I betcha y’all thought that with Rob and I both working now, our freshly baked bread days were over.
Nope not even close.
I confess maybe we aren’t munching on slow-rise baguette every other night (thank-god because I would have never fit back into my suits) but we still haven’t bought a loaf of bread since I wrote about the “bread challenge” back in September. Its been a delicious journey from naan to tortillas to baguette to american sandwich bread. I did worry that going back to work might put a little wrench in our plans…but luckily, I came across the most amazingly, delicious bread recipe on what I think is the best food blog out there: www.foodess.com
Now there is one problem with this recipe – its made us a little sluggish in our bread baking endeavours….its so good and so easy, that its hard to convince yourself to nurture a loaf that requires a little more care.
This recipe can be summarized as the following: Bowl. Ingredients. Stir. Fridge. Two Weeks. Oven. Fresh Bread. Yep – its that easy.
The longer the bread stays in your fridge (up to about two weeks), the more it becomes more like a sourdough with larger air holes. Its also pretty delicious after the initial rise. Personally, I can’t tell you how it tastes after 2 weeks, as it never seems to make it past a few days at our house. Sunday evenings now, we make sure that we have a batch of gooey dough in the fridge ready to bake up for sandwichs and snacks for the week. Once the dough is in the fridge, the only planning needed is enough time to pre-heat the oven, and bring the bread up to room temperature. Its less than 60 seconds to cut and shape the dough, and hey if your loaf isn’t perfectly round, its rustic artisinal bread!
Enjoy – and let me know what you think!
We’ve adapted this recipe just a little bit from foodess.com. Her original recipe was adapted from ”Artisan Bread in Five Minutes a Day,” by Jeff Hertzberg and Zoë François
- 1 1/2 tablespoons yeast
- 1 1/2 tablespoons sea salt
- 3 cups warm water
- 6 1/2 cups unbleached, all-purpose flour, more for dusting dough (*you can replace about 1 to 1 1/2 cups of white flour with any whole grain flour with great results).
1. In a large bowl, mix yeast and salt into 3 cups warm water. Add flour, and stir to combine completely. Cover and let dough rise in a warm place for at least two hours, until it rises and collapses (up to 5 hours – or even overnight won’t hurt it).
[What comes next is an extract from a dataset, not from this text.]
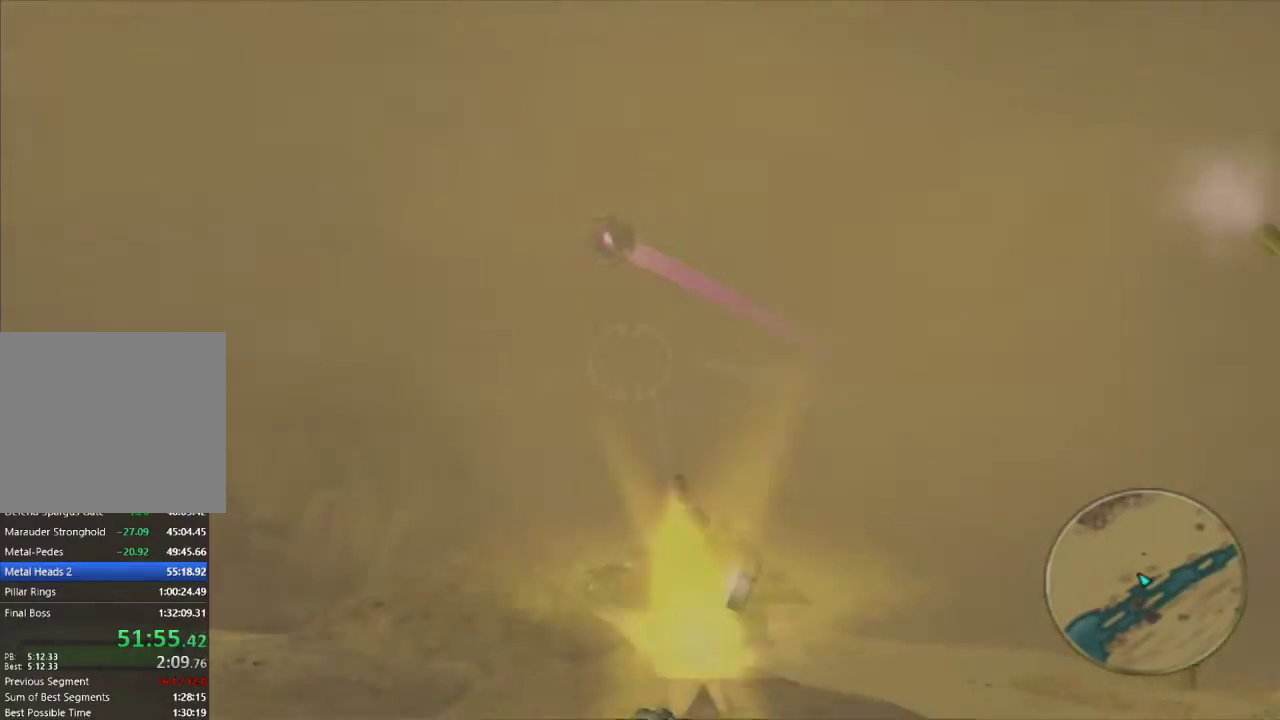
{"buttons": ["R1"], "left_stick": "center", "right_stick": "center", "events": [[150, "left_stick", "center"], [417, "left_stick", "down-right"], [500, "left_stick", "center"]]}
After this initial rise the dough may be baked if you like.
2. Cover dough, but make sure it is not airtight as gases need to escape, then place it in the fridge for up to 2 weeks . Whenever you feel like fresh bread, use a serrated knife to cut off an approximately grapefruit size/1 pound chunk of dough. Turn it in your hands, stretching the dough to form a smooth ball, with the bottom bunched underneath.
3. Dust a pizza peel or any flat surface with cornmeal or flour to prevent sticking (we place the flour/cornmeal on a piece of parchment to allow for the easy transfer of the loaf) and allow the formed dough to rest in a warmish place for at least 40 minutes, but not more than 90.
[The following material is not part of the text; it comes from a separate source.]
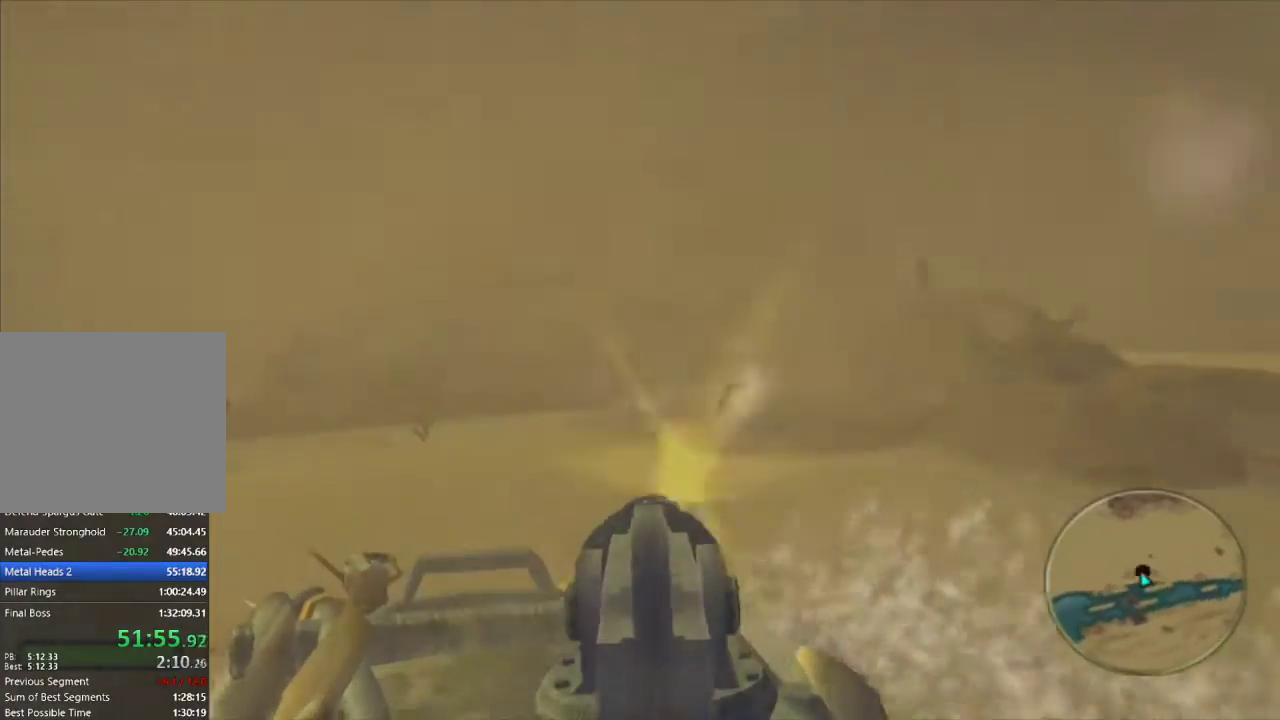
{"buttons": ["R1"], "left_stick": "up-left", "right_stick": "center", "events": [[233, "left_stick", "up-right"], [333, "left_stick", "center"], [500, "left_stick", "up-left"]]}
4. If you have a baking stone, place it in the oven while the dough is coming to room temperature, and crank the oven to 500 to get the baking stone nice and hot. If you don’t have a baking stone go get one (kidding – just use a regular baking sheet – but really we love our baking stone), simply preheat the oven to 450 degrees with a baking sheet overturned on a middle rack. If you are using a baking stone, once the oven comes up to temperature, decrease the oven to 450 degrees. Once the bread has sat out for 40 + minutes throw a dusting of flour on the loaf, and then slash it 2-4 times with a serrated knife – however you like, we often just do a simple cross -get creative. Put 2 cups of water in a shallow pan and place on the top rack of the oven. Slide the loaf onto the baking stone, and if you have a spray bottle mist the dough with water, closing the oven door quickly to keep the steam inside. Bake for 30 minutes, or until the crust is brown and the loaf sounds hollow when tapped.
5. Let the bread cool on a wire rack – then dig in and enjoy.